┌─ Supplied material

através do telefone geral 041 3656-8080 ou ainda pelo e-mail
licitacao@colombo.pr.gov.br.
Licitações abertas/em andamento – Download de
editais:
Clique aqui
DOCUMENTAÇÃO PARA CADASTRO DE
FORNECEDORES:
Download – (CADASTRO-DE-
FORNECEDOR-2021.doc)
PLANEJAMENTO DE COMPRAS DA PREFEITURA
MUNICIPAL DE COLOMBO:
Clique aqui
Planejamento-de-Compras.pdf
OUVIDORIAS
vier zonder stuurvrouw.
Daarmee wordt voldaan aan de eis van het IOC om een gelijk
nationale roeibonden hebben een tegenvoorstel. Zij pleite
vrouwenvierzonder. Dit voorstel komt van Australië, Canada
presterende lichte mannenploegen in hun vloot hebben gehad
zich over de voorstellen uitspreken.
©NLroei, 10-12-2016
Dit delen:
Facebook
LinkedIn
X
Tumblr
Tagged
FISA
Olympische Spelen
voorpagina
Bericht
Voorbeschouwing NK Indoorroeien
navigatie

└─

# [To do]
Scan the data above line by line. Please say how many lines hold the word "Download", and give only that number.

# [Exercise answer]
2